### [What is needed]
Copy out the entries word for word, leaving images aside.

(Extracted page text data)

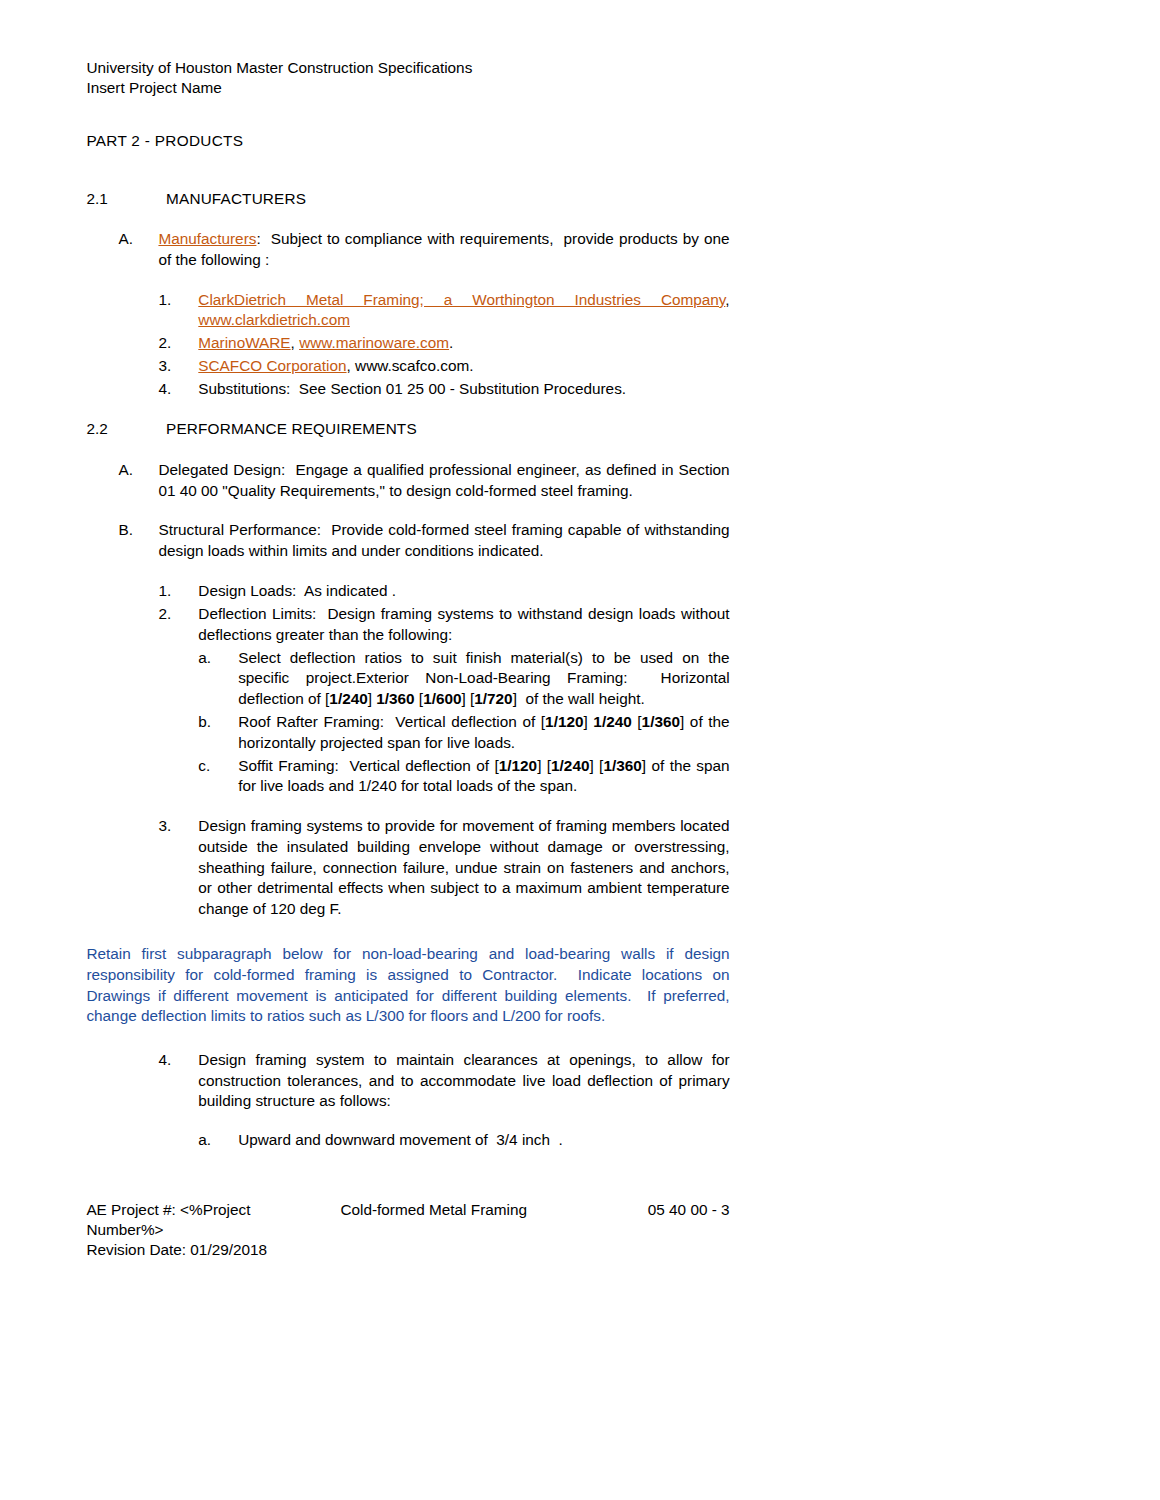University of Houston Master Construction Specifications
Insert Project Name
PART 2 - PRODUCTS
2.1
MANUFACTURERS
A.
Manufacturers: Subject to compliance with requirements, provide products by one of the following :
1.
ClarkDietrich Metal Framing; a Worthington Industries Company, www.clarkdietrich.com
2.
MarinoWARE, www.marinoware.com.
3.
SCAFCO Corporation, www.scafco.com.
4.
Substitutions: See Section 01 25 00 - Substitution Procedures.
2.2
PERFORMANCE REQUIREMENTS
A.
Delegated Design: Engage a qualified professional engineer, as defined in Section 01 40 00 "Quality Requirements," to design cold-formed steel framing.
B.
Structural Performance: Provide cold-formed steel framing capable of withstanding design loads within limits and under conditions indicated.
1.
Design Loads: As indicated .
2.
Deflection Limits: Design framing systems to withstand design loads without deflections greater than the following:
a.
Select deflection ratios to suit finish material(s) to be used on the specific project.Exterior Non-Load-Bearing Framing: Horizontal deflection of [1/240] 1/360 [1/600] [1/720] of the wall height.
b.
Roof Rafter Framing: Vertical deflection of [1/120] 1/240 [1/360] of the horizontally projected span for live loads.
c.
Soffit Framing: Vertical deflection of [1/120] [1/240] [1/360] of the span for live loads and 1/240 for total loads of the span.
3.
Design framing systems to provide for movement of framing members located outside the insulated building envelope without damage or overstressing, sheathing failure, connection failure, undue strain on fasteners and anchors, or other detrimental effects when subject to a maximum ambient temperature change of 120 deg F.
Retain first subparagraph below for non-load-bearing and load-bearing walls if design responsibility for cold-formed framing is assigned to Contractor. Indicate locations on Drawings if different movement is anticipated for different building elements. If preferred, change deflection limits to ratios such as L/300 for floors and L/200 for roofs.
4.
Design framing system to maintain clearances at openings, to allow for construction tolerances, and to accommodate live load deflection of primary building structure as follows:
a.
Upward and downward movement of 3/4 inch .
AE Project #: <%Project Number%>
Revision Date: 01/29/2018
Cold-formed Metal Framing
05 40 00 - 3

### [Response to the exercise]
University of Houston Master Construction Specifications
Insert Project Name
PART 2 - PRODUCTS
2.1
MANUFACTURERS
A.
Manufacturers: Subject to compliance with requirements, provide products by one of the following :
1.
ClarkDietrich Metal Framing; a Worthington Industries Company, www.clarkdietrich.com
2.
MarinoWARE, www.marinoware.com.
3.
SCAFCO Corporation, www.scafco.com.
4.
Substitutions: See Section 01 25 00 - Substitution Procedures.
2.2
PERFORMANCE REQUIREMENTS
A.
Delegated Design: Engage a qualified professional engineer, as defined in Section 01 40 00 "Quality Requirements," to design cold-formed steel framing.
B.
Structural Performance: Provide cold-formed steel framing capable of withstanding design loads within limits and under conditions indicated.
1.
Design Loads: As indicated .
2.
Deflection Limits: Design framing systems to withstand design loads without deflections greater than the following:
a.
Select deflection ratios to suit finish material(s) to be used on the specific project.Exterior Non-Load-Bearing Framing: Horizontal deflection of [1/240] 1/360 [1/600] [1/720] of the wall height.
b.
Roof Rafter Framing: Vertical deflection of [1/120] 1/240 [1/360] of the horizontally projected span for live loads.
c.
Soffit Framing: Vertical deflection of [1/120] [1/240] [1/360] of the span for live loads and 1/240 for total loads of the span.
3.
Design framing systems to provide for movement of framing members located outside the insulated building envelope without damage or overstressing, sheathing failure, connection failure, undue strain on fasteners and anchors, or other detrimental effects when subject to a maximum ambient temperature change of 120 deg F.
Retain first subparagraph below for non-load-bearing and load-bearing walls if design responsibility for cold-formed framing is assigned to Contractor. Indicate locations on Drawings if different movement is anticipated for different building elements. If preferred, change deflection limits to ratios such as L/300 for floors and L/200 for roofs.
4.
Design framing system to maintain clearances at openings, to allow for construction tolerances, and to accommodate live load deflection of primary building structure as follows:
a.
Upward and downward movement of 3/4 inch .
AE Project #: <%Project Number%>
Revision Date: 01/29/2018
Cold-formed Metal Framing
05 40 00 - 3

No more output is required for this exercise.